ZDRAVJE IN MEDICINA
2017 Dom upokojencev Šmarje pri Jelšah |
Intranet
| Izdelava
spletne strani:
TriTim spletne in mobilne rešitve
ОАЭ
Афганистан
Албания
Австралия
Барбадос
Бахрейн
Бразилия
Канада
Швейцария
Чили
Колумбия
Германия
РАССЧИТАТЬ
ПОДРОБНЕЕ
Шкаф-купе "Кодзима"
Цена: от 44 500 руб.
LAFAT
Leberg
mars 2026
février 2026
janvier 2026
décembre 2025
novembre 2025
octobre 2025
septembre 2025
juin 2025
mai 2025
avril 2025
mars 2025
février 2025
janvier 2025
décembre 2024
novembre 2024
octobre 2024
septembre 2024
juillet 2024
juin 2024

________________________

Look above for the line with "2017 Dom upokojencev Šmarje pri Jelšah |"; retype exactly that line, every line after it up to the line with "décembre 2025", and that line too, nothing else.

2017 Dom upokojencev Šmarje pri Jelšah |
Intranet
| Izdelava
spletne strani:
TriTim spletne in mobilne rešitve
ОАЭ
Афганистан
Албания
Австралия
Барбадос
Бахрейн
Бразилия
Канада
Швейцария
Чили
Колумбия
Германия
РАССЧИТАТЬ
ПОДРОБНЕЕ
Шкаф-купе "Кодзима"
Цена: от 44 500 руб.
LAFAT
Leberg
mars 2026
février 2026
janvier 2026
décembre 2025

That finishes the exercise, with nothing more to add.